Written task — Please copy the listing below word for word, starting at its first line and ending with the line that contains "12 h 20 min", including that line.

[Collected data entries]
===
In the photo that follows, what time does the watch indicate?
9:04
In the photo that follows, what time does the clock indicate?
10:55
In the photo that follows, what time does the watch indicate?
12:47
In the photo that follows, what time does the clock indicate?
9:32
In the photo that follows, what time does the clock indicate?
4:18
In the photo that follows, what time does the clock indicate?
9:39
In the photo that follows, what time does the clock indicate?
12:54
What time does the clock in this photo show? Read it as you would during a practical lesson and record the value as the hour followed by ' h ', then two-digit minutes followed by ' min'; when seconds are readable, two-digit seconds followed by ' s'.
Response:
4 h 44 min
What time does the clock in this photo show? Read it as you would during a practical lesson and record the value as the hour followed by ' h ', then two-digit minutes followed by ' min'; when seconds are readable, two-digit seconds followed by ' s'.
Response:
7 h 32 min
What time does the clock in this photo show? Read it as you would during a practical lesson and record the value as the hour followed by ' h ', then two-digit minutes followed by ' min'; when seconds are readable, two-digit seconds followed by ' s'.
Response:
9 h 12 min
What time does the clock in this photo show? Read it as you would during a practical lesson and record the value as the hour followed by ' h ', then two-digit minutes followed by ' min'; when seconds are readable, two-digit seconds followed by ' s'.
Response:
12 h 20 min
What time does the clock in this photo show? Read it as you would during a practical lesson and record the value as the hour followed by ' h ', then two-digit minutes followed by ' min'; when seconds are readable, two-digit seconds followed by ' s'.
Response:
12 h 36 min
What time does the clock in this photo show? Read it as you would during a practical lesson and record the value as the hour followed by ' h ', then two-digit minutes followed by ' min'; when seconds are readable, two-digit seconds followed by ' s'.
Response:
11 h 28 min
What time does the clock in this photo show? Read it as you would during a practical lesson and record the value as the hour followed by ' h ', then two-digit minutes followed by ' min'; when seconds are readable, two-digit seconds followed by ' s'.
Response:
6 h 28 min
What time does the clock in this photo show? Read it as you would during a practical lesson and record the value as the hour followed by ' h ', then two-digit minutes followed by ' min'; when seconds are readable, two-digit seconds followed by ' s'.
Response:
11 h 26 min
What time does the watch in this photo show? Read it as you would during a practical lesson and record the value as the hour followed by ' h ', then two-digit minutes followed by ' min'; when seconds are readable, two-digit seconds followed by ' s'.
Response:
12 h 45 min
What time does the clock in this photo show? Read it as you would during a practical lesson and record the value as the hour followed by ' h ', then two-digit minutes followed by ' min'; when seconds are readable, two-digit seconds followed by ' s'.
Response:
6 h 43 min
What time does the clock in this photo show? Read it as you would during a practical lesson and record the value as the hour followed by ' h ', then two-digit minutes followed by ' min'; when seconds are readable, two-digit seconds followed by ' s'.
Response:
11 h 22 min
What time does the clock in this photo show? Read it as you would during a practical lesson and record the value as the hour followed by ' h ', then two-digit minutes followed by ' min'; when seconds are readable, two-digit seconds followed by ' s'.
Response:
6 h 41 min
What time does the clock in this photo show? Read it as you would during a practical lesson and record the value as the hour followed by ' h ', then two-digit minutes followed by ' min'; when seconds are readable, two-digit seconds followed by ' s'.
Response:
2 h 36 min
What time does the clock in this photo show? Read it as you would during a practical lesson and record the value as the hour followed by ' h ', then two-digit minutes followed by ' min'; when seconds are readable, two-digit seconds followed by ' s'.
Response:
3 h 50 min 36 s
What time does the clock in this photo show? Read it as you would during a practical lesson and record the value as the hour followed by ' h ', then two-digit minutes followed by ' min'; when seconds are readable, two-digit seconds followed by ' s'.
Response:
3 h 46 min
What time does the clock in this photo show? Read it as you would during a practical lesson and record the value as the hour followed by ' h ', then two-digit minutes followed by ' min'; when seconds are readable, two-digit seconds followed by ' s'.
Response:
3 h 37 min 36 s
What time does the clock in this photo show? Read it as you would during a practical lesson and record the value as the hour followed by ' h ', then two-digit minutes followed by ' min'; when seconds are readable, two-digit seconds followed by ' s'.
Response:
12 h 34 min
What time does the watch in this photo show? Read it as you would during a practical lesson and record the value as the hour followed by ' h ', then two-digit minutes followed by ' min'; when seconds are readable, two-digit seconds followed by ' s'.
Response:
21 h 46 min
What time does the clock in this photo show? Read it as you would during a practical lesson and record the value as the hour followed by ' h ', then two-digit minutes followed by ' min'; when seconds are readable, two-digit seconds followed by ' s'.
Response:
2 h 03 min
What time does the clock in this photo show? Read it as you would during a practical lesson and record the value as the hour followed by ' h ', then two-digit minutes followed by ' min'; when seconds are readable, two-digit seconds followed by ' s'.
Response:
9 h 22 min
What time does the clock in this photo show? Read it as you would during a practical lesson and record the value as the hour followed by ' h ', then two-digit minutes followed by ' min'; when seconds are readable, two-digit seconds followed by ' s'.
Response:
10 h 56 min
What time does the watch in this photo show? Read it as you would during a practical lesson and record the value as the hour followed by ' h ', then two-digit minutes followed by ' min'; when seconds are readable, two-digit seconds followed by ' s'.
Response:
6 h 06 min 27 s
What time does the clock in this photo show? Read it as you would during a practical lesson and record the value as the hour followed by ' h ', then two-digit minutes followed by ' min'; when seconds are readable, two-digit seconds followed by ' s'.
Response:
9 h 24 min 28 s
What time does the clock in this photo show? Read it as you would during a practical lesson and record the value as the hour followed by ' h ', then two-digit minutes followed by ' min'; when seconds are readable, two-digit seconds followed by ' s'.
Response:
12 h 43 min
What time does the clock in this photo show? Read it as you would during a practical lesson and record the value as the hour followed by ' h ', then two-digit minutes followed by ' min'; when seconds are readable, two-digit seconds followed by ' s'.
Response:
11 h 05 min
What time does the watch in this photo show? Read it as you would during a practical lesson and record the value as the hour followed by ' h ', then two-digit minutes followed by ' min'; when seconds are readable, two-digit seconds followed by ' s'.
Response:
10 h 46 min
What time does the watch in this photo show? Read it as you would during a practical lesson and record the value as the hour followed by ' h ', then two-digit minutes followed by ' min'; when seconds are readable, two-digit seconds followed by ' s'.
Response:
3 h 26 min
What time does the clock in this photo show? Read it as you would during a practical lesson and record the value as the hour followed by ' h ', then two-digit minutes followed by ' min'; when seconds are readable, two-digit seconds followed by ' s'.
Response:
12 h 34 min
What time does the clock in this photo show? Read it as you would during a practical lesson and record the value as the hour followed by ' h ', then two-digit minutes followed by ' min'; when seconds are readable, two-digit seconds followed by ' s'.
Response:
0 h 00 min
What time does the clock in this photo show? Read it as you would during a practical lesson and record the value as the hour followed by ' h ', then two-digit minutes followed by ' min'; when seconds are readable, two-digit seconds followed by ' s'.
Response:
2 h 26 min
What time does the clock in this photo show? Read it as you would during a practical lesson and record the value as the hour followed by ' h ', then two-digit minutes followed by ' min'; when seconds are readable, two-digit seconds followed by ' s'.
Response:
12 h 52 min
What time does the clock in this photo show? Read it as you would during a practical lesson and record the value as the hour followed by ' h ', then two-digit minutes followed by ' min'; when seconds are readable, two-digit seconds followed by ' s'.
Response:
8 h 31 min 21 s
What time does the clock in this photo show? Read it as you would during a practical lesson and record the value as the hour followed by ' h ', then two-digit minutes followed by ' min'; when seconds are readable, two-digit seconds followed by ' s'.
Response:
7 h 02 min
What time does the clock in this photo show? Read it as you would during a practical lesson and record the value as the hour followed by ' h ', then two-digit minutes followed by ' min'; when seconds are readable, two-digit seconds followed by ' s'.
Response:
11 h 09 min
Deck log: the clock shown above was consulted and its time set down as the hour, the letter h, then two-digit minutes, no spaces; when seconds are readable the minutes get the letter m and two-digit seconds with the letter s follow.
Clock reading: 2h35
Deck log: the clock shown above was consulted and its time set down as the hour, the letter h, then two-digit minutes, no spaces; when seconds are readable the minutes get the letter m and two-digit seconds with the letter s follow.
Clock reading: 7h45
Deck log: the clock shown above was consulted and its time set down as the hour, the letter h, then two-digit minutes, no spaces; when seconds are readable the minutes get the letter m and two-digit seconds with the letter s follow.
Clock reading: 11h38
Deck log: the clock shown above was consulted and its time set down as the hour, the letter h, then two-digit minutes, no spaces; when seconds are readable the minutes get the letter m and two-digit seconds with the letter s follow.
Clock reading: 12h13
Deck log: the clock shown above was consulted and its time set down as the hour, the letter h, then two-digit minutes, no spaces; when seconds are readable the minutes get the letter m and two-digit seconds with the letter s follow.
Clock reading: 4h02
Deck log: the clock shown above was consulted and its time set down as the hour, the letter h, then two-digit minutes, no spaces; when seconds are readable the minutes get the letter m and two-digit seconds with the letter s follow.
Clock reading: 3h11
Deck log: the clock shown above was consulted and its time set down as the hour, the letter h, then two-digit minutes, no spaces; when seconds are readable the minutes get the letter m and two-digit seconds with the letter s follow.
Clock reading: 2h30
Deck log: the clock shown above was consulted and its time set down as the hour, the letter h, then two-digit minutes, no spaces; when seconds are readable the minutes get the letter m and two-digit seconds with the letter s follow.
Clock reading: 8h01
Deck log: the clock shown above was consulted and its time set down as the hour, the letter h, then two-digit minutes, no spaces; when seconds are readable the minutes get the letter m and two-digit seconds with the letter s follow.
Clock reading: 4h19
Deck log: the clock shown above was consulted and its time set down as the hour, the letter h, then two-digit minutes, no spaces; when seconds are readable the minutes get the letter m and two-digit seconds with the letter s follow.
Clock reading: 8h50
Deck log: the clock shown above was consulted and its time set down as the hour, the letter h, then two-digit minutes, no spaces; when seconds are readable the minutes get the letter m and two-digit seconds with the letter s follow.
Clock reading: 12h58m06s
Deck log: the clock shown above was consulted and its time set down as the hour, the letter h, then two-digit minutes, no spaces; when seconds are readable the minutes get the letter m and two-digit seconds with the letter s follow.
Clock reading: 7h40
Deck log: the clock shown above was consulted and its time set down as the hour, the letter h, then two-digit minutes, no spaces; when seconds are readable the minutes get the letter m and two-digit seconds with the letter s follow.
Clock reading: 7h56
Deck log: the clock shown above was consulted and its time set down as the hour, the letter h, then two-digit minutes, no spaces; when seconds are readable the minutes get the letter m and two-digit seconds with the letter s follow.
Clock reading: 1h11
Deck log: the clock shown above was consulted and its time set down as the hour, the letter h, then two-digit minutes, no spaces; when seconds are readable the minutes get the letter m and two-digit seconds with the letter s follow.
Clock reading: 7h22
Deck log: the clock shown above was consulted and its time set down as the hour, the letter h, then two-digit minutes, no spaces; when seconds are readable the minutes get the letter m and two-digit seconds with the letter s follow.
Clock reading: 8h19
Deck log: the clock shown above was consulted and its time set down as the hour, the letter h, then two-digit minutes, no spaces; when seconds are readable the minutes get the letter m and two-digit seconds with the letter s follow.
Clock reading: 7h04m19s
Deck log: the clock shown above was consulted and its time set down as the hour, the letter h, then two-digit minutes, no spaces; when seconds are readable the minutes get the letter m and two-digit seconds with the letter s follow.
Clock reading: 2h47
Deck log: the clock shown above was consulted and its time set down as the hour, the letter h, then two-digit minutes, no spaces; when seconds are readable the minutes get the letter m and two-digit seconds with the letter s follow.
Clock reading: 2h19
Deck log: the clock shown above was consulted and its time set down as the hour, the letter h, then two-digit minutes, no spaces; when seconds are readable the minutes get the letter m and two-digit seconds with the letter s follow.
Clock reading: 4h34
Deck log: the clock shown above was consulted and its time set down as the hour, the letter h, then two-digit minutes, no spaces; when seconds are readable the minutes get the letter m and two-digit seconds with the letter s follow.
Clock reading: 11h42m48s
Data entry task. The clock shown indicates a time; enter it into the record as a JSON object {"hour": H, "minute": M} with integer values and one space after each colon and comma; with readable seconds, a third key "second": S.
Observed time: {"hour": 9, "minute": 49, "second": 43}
===
Result of this exercise —
In the photo that follows, what time does the watch indicate?
9:04
In the photo that follows, what time does the clock indicate?
10:55
In the photo that follows, what time does the watch indicate?
12:47
In the photo that follows, what time does the clock indicate?
9:32
In the photo that follows, what time does the clock indicate?
4:18
In the photo that follows, what time does the clock indicate?
9:39
In the photo that follows, what time does the clock indicate?
12:54
What time does the clock in this photo show? Read it as you would during a practical lesson and record the value as the hour followed by ' h ', then two-digit minutes followed by ' min'; when seconds are readable, two-digit seconds followed by ' s'.
Response:
4 h 44 min
What time does the clock in this photo show? Read it as you would during a practical lesson and record the value as the hour followed by ' h ', then two-digit minutes followed by ' min'; when seconds are readable, two-digit seconds followed by ' s'.
Response:
7 h 32 min
What time does the clock in this photo show? Read it as you would during a practical lesson and record the value as the hour followed by ' h ', then two-digit minutes followed by ' min'; when seconds are readable, two-digit seconds followed by ' s'.
Response:
9 h 12 min
What time does the clock in this photo show? Read it as you would during a practical lesson and record the value as the hour followed by ' h ', then two-digit minutes followed by ' min'; when seconds are readable, two-digit seconds followed by ' s'.
Response:
12 h 20 min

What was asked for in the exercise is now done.